→ Your task:
Find and copy each line of the data that includes "ostéite".
----- Data in this exercise -----
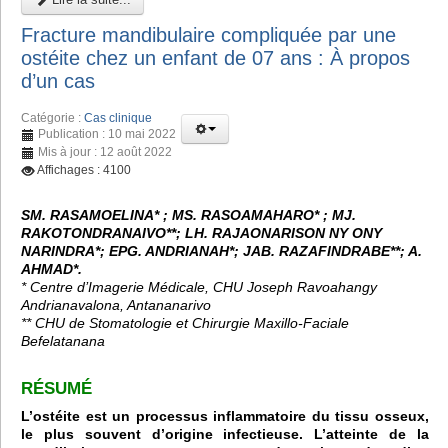
Fracture mandibulaire compliquée par une
ostéite chez un enfant de 07 ans : À propos
d’un cas
Catégorie :
Cas clinique
Publication : 10 mai 2022
Mis à jour : 12 août 2022
Affichages : 4100
SM. RASAMOELINA* ; MS. RASOAMAHARO* ; MJ.
RAKOTONDRANAIVO**; LH. RAJAONARISON NY ONY
NARINDRA*; EPG. ANDRIANAH*; JAB. RAZAFINDRABE**; A.
AHMAD*.
* Centre d’Imagerie Médicale, CHU Joseph Ravoahangy
Andrianavalona, Antananarivo
** CHU de Stomatologie et Chirurgie Maxillo-Faciale
Befelatanana
RÉSUMÉ
L’ostéite est un processus inflammatoire du tissu osseux,
le plus souvent d’origine infectieuse. L’atteinte de la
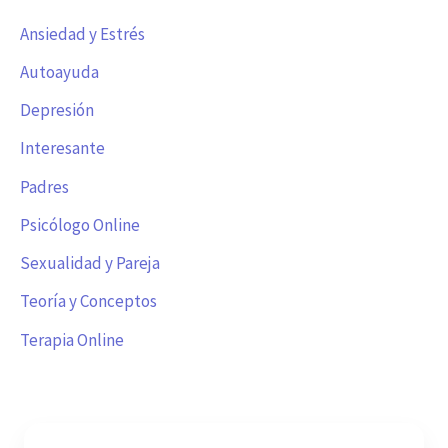
Ansiedad y Estrés
Autoayuda
Depresión
Interesante
Padres
Psicólogo Online
Sexualidad y Pareja
Teoría y Conceptos
Terapia Online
-----
→ Response:
ostéite chez un enfant de 07 ans : À propos
L’ostéite est un processus inflammatoire du tissu osseux,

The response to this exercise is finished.